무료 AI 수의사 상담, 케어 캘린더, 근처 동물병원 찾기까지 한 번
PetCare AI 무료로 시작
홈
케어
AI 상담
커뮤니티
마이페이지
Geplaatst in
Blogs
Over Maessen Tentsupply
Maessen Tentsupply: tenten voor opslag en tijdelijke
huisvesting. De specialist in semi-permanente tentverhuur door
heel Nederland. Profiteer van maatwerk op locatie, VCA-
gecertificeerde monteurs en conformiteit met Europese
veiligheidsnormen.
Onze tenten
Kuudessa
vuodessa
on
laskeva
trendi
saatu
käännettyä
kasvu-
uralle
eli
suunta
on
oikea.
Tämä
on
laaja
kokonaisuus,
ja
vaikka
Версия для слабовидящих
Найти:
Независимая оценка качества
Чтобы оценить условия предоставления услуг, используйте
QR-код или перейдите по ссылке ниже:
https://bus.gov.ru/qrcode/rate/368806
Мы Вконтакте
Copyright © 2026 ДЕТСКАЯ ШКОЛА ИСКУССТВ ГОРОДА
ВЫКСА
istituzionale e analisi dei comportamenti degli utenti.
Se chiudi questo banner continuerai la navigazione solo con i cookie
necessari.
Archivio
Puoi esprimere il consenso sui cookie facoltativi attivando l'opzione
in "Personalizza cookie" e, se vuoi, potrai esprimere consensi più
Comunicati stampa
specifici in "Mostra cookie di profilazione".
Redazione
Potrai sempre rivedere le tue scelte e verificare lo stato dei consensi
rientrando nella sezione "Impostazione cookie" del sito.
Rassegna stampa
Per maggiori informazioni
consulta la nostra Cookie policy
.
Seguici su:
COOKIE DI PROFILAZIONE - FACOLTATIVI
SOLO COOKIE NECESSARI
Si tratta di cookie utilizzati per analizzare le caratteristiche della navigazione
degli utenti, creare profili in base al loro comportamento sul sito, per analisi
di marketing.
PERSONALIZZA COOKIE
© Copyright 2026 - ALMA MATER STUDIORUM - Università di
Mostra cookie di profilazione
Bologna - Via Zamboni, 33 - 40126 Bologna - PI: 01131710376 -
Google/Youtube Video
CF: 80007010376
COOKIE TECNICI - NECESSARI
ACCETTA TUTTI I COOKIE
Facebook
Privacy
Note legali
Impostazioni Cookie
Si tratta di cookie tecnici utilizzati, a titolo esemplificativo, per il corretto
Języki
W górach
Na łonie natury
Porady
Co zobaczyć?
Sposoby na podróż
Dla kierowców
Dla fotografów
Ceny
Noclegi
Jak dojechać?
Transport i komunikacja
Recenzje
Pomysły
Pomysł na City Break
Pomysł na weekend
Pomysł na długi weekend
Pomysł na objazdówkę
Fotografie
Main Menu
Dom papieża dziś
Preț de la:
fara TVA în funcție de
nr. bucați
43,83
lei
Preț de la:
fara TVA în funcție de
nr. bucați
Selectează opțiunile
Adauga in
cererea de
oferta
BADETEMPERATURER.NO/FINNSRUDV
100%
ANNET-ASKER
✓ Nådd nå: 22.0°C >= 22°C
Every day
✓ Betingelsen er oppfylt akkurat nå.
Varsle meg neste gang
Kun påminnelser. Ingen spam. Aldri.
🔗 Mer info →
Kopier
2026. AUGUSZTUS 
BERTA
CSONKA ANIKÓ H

==

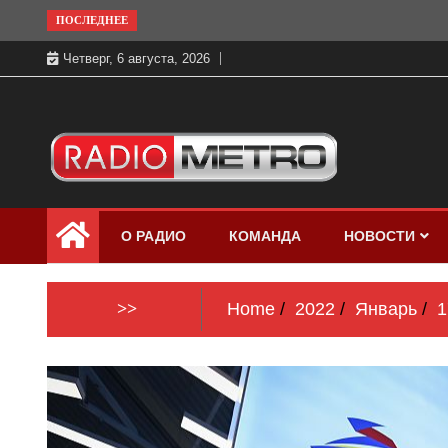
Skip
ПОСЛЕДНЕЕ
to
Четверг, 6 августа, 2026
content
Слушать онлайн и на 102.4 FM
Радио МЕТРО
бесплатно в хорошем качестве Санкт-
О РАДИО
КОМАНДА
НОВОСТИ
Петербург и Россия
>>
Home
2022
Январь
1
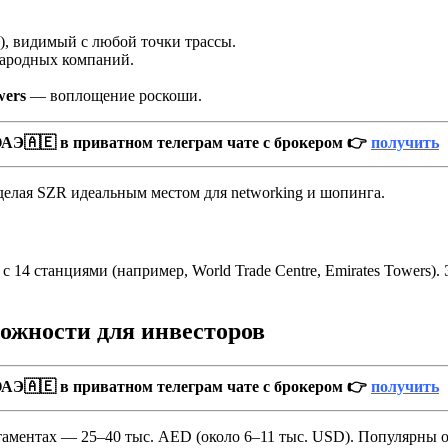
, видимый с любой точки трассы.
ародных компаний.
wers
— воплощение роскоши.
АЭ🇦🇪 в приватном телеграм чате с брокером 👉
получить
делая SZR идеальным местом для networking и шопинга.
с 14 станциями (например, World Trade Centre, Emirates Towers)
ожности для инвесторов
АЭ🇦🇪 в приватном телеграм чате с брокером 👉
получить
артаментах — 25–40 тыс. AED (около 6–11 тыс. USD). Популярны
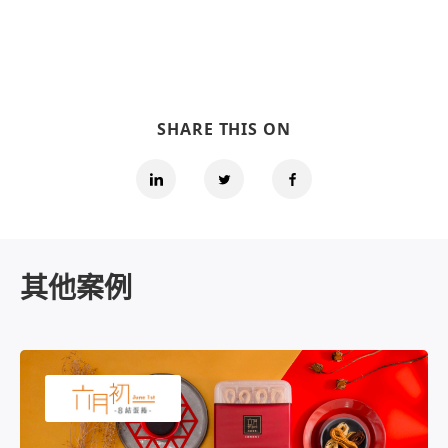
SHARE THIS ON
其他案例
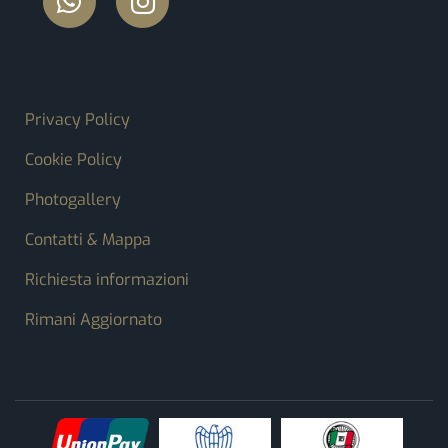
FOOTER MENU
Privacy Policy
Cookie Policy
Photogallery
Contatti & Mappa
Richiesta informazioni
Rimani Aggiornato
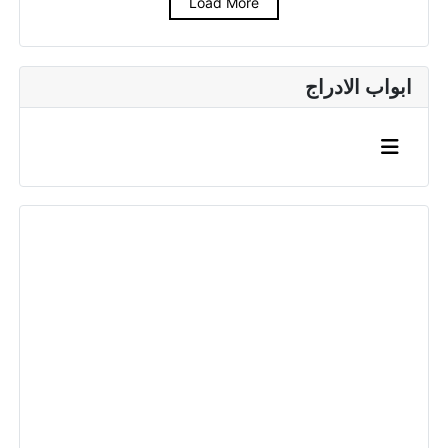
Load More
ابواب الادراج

- _Problem_: In the lines above, locate the string "tenten". Copy every line where it occurs.

- _Result for this task_:
Maessen Tentsupply: tenten voor opslag en tijdelijke
Onze tenten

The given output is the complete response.